*Problems to work on*:
(1) In the excerpt on environmental sound classification, how many sound samples does the ESC-10 dataset contain?
(2) Repeat the part of the excerpt on environmental sound classification that opens with the words containing "The ESC-50 dataset" and closes with "distribution of types.", swapping "folders" for "folds".
(3) According to the excerpt on environmental sound classification, what are the five main sound categories in the ESC-50 dataset?

*Source extract*:
*** Begin section ***
The data-enhanced L-mHP features are sent to the SE-ResNet50 model as input features for training or verification. It first passes through the SE-ResNet50 main module. The feature extraction module can be considered the core part, which is applied to extract high-dimensional information precisely. It will focus more on the acoustic features in a real-world situation and bring necessary benefits to the classification module. The high-dimensional acoustic information extracted by the feature extraction module is then fed into the average pooling layer for feature dimension reduction. Lastly, the acoustic features, after pooling processing, are sent into a fully connected layer for linear transformation, and the prediction sequence of the sound label is attainable. When an input feature $X$ passes through an SE-Bottleneck structure without Downsample operation, the output $Y_X$ is:

$$\begin{gathered} y_1=f\left(B\left({Con}_1\left(X\right)\right)\right), \\ {y}_2=f\left(B\left({Con}_2\left(y_1\right)\right)\right), \\ {y}_3=B\left({Con}_3\left(y_2\right)\right), \\ \mathrm{and} \\ {Y}_X=f\left(\sigma \left\{F_{c2}\left[f\left[F_{c1}\left[GAP\left(y_3\right)\right]\right]\right]\right\}+X\right), \end{gathered}$$

(10)

where $y_1$, $y_2$, and $y_3$ correspond to the output of the three convolutional layers in the SE-Bottleneck, respectively, $B(\bullet )$ is the batch normalization operation, $f(\bullet )$ is the ReLU activation function, $GAP(\bullet )$ is the global average pooling, $F_{c1}(\bullet )$ and $F_{c2}(\bullet )$ are two fully connected calculations in the SE attention block, and $\sigma (\bullet )$ is the Sigmoid activation function.

3. Experiment Setup

3.1. Public Environment Sound Datasets

Three public datasets, ESC-50, ESC-10 [28], and UrbanSound8K [29], were selected for training and evaluating classification models in this paper. These three datasets are also the datasets commonly used for ESC tasks.

The ESC-50 dataset consists of 2000 sound samples with a fixed length of 5 s, which includes five sound categories, including animal, natural soundscape and water sound, non-verbal human voice, indoor/home sound, and external/urban sound. On this basis, they can be more carefully divided into 50 sound sub-categories, including dog barking, knocking at the door, helicopter sound, wind sound, and so on. The data set is officially divided into five folders, each of which contains an equal number of sounds and a balanced distribution of types.

As a subset of ESC-50, the ESC-10 dataset has 400 sound samples, the length of each sound sample is also 5 s. The ESC-10 includes 10 types of sounds such as barking, rain, waves, baby crying, sneezing, helicopters, and so on. Like ESC-50, ESC-10 is also officially divided into five folders.
*** End section ***
*Supplied records*:
*** Begin section ***
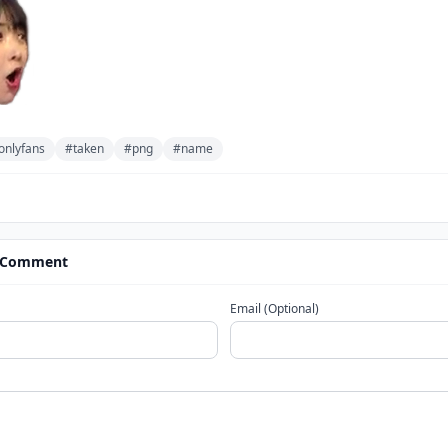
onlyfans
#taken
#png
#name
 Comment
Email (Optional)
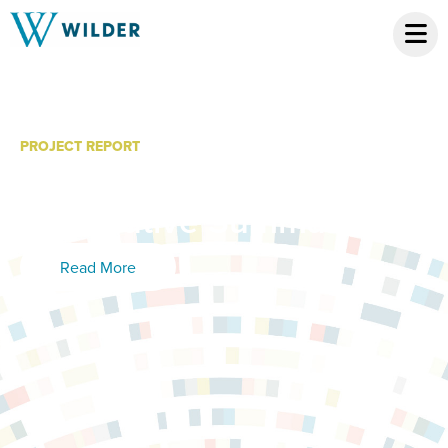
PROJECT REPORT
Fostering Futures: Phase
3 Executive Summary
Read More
*** End section ***
*Replies*:
(1) 400

(2)
The ESC-50 dataset consists of 2000 sound samples with a fixed length of 5 s, which includes five sound categories, including animal, natural soundscape and water sound, non-verbal human voice, indoor/home sound, and external/urban sound. On this basis, they can be more carefully divided into 50 sound sub-categories, including dog barking, knocking at the door, helicopter sound, wind sound, and so on. The data set is officially divided into five folds, each of which contains an equal number of sounds and a balanced distribution of types.

(3) animal; natural soundscape and water sound; non-verbal human voice; indoor/home sound; external/urban sound